WHAT TO WORK ON: Find the line containing "right back paw: (232, 291)" in the entries below. Restate it and each line after it, word for word, up to and including the line containing "right front paw: (446, 276)".

(MATERIAL PROVIDED Opens)

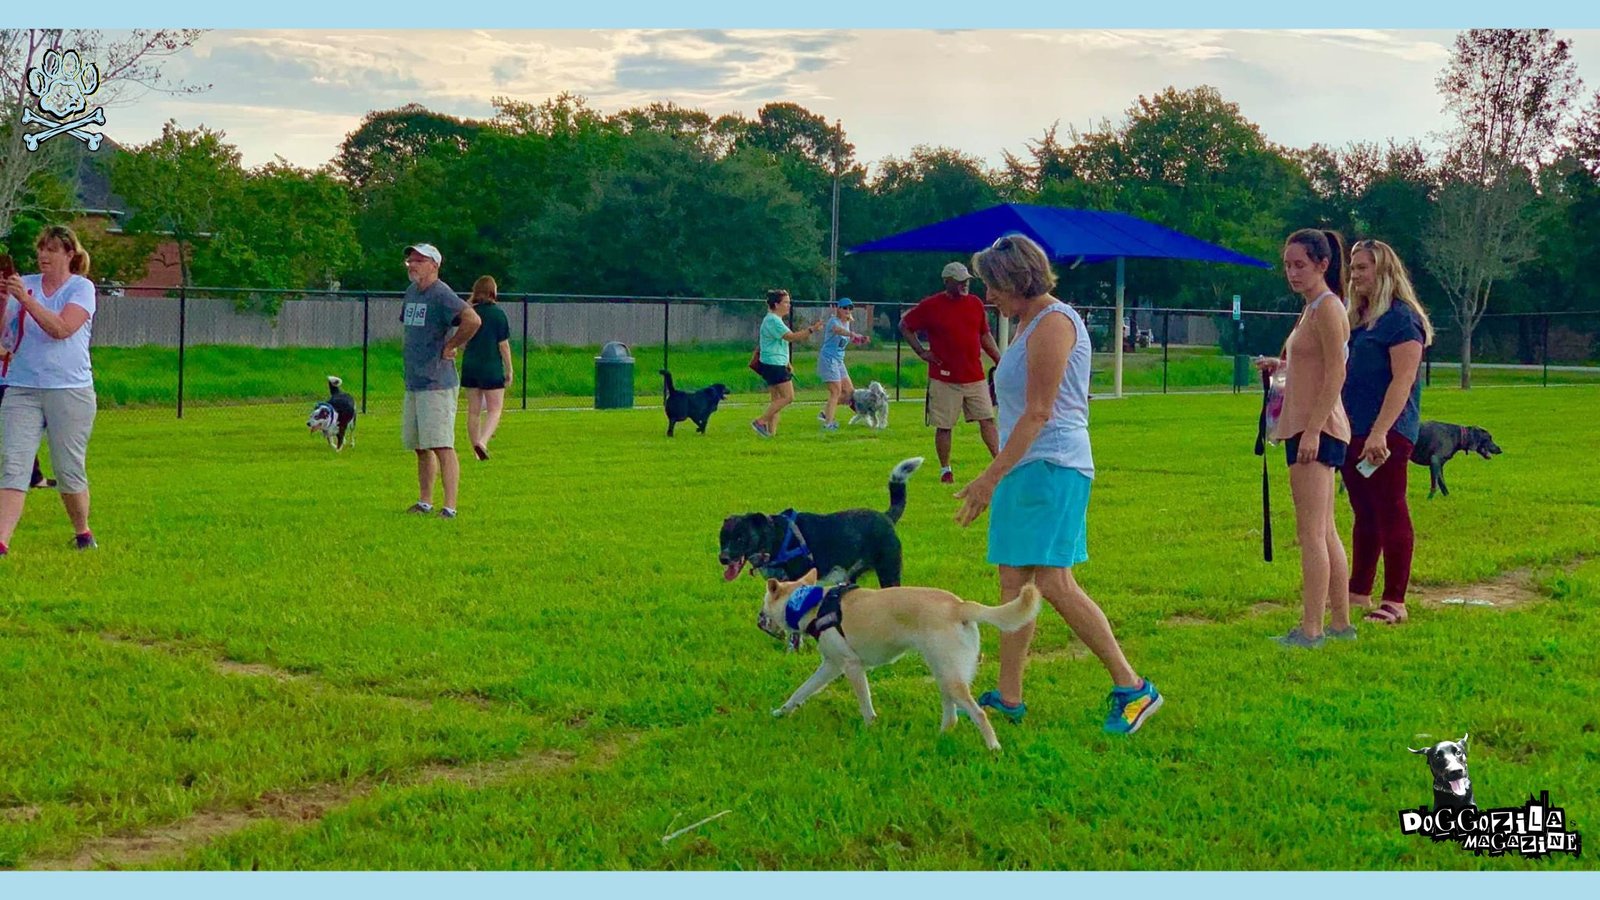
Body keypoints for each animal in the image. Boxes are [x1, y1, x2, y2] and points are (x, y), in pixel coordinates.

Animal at [716, 454, 928, 589]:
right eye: (723, 539)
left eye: (740, 538)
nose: (723, 558)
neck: (774, 537)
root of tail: (886, 516)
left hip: (888, 571)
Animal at [755, 566, 1043, 749]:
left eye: (763, 603)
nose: (758, 619)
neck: (810, 603)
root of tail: (960, 605)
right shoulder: (830, 666)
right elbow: (801, 691)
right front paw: (782, 711)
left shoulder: (851, 666)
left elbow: (865, 703)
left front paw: (870, 727)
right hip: (944, 673)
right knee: (952, 713)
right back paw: (942, 736)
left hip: (949, 676)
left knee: (979, 713)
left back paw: (993, 748)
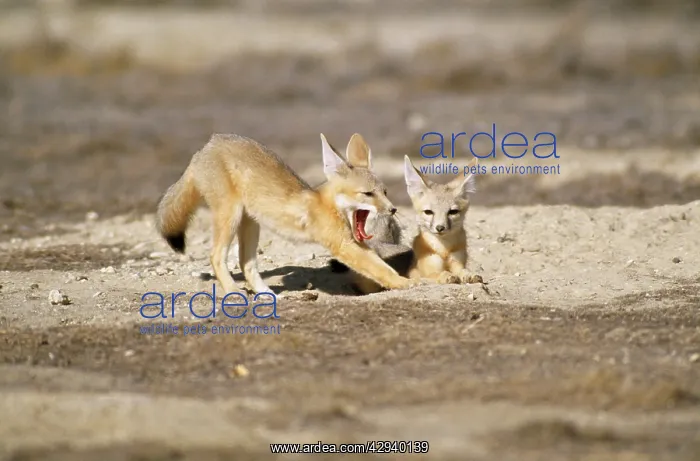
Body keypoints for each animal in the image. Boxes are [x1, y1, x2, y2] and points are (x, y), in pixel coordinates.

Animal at [155, 132, 422, 296]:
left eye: (385, 192)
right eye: (367, 194)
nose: (393, 209)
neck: (326, 205)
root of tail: (207, 146)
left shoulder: (354, 242)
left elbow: (380, 265)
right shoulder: (343, 245)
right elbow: (379, 269)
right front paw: (404, 283)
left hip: (250, 223)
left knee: (246, 263)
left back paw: (266, 294)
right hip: (230, 217)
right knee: (216, 257)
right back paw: (232, 291)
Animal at [330, 155, 483, 294]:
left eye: (453, 212)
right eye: (428, 212)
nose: (440, 228)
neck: (444, 250)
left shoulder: (458, 263)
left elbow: (463, 271)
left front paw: (469, 275)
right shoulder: (418, 272)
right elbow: (433, 275)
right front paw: (446, 276)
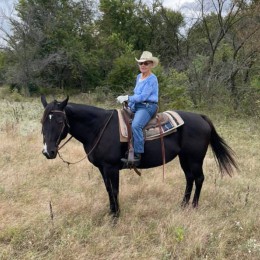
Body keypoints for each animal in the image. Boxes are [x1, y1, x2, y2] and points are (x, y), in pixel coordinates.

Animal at [40, 96, 238, 216]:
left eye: (60, 121)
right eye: (42, 121)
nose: (48, 152)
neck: (99, 128)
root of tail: (201, 117)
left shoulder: (111, 167)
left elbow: (115, 190)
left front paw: (116, 216)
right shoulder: (103, 168)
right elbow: (108, 189)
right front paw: (111, 212)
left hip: (195, 159)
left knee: (199, 178)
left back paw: (194, 206)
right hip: (184, 158)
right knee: (189, 178)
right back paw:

(MATERIAL PROVIDED Closes)

WRITTEN ANSWER:
right back paw: (232, 291)
Animal at [330, 155, 483, 294]:
left eye: (453, 212)
right eye: (428, 212)
nose: (440, 228)
neck: (444, 250)
left shoulder: (458, 263)
left elbow: (463, 271)
left front paw: (469, 275)
right shoulder: (418, 272)
right elbow: (433, 275)
right front paw: (446, 276)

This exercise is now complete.